Janah wouldn’t let her efforts rest there. She would go on to co-found LXMI in 2015. The luxury skincare company focuses on organic products and ethical, fair trade. Janah got the idea as she looked for ways to provide better economic opportunities for women in Uganda. She saw that a botanical called Nilotica, which grows near the Nile River, held a lot of potential for use in skincare products. With that idea, she created a company that would utilize the skills of local women to develop high-quality products while giving impoverished people a chance to succeed and grow. LXMI initially employed women in the Nile Valley but has since expanded into South Africa, Kenya, and Suriname.

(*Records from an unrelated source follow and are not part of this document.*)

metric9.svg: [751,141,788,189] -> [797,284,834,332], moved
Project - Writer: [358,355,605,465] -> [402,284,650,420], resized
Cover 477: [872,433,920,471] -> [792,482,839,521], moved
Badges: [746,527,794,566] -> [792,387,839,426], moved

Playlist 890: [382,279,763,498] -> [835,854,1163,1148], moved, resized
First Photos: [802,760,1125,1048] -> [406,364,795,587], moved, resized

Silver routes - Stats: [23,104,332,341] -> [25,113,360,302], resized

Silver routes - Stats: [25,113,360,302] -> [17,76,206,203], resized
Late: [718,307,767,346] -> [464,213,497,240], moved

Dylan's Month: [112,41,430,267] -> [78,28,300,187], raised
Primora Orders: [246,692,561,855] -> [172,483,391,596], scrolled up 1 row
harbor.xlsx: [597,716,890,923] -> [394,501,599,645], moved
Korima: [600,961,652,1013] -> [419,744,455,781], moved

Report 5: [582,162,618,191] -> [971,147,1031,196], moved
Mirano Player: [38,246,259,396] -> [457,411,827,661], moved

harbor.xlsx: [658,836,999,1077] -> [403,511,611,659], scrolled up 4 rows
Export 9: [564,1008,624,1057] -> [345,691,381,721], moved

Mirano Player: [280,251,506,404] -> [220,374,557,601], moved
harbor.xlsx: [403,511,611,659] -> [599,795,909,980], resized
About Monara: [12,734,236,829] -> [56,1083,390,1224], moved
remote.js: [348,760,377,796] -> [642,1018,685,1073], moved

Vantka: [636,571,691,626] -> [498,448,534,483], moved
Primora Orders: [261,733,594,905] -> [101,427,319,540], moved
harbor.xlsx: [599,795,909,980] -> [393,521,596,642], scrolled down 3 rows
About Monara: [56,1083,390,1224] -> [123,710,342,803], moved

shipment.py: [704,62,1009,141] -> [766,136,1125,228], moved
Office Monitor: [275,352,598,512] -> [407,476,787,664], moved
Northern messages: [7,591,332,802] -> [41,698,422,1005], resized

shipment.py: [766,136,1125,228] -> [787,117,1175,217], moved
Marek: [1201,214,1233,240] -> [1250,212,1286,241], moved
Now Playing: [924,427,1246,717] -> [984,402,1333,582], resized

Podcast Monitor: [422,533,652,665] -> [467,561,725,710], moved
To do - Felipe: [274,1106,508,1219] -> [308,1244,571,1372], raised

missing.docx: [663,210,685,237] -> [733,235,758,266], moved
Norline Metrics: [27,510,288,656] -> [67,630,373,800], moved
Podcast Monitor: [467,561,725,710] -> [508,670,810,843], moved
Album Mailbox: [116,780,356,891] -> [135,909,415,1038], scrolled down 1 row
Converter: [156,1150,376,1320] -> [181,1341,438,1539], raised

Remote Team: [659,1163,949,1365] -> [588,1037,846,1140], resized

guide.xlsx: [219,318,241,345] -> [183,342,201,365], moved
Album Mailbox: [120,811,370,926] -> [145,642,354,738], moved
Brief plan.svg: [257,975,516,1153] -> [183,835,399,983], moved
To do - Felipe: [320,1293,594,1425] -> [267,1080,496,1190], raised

Awards and Accomplishments
Over the years, Leila Janah received numerous awards for her humanitarian efforts. Her fight to end poverty drew recognition from organizations and charities across the world. Here are just a few of the many awards and accomplishments she achieved in the span of fewer than two decades:
- TED Fellow
- Club de Madrid Young Leadership Award
- Fortune: Most Promising Entrepreneurs
- Heinz Award (the youngest person ever to win it)
- Director of CARE USA
- Visiting Scholar for Stanford Program on Global Justice
- Visiting Scholar for Australian National University’s Center for Applied Philosophy and Public Ethics
- Founding Director of Incentives for Global Health
- Young Global Leader of the World Economic Forum
- 2012 TechFellow
- Secretary’s Innovation Award for the Empowerment of Women and Girls
Leila Janah met Tassilo Festetics through mutual friends back in 2017, and the two would later marry. They traveled the world, going to far-flung locations like Brazil, Indonesia, and Mexico. Tassilo brought a daughter, Mia (from a previous relationship), to the marriage. As a family, they shared adventures and exploration, seeking to experience the world’s beauty.
A Lasting Legacy
Leila Janah passed away on January 24, 2020, after suffering from complications from epithelioid sarcoma, a rare form of cancer. She was first diagnosed in the spring of 2019 but continued to bring hope to people worldwide. Janah even worked closely with Research to the People, a biomedical research initiative, which looked at ways to develop new treatments for other rare cancers. She leaves behind not only a loving family but a legacy of outreach, service, and leadership. As she once described, “True leadership isn’t about having an idea. It’s about having an idea and recruiting other people to execute on this vision.” Those closest to her continue to follow through on her vision to provide opportunities to those who need it the most.
Today’s leaders can follow that example as well as they lead their organizations into the future. Think about what type of legacy you would like to leave the world. How will it impact those around you? What would you need to change in your life to match your ideals? As you seek out your true purpose and guide others, you too will be following in the footsteps of Leila Janah and helping so many other people along the way.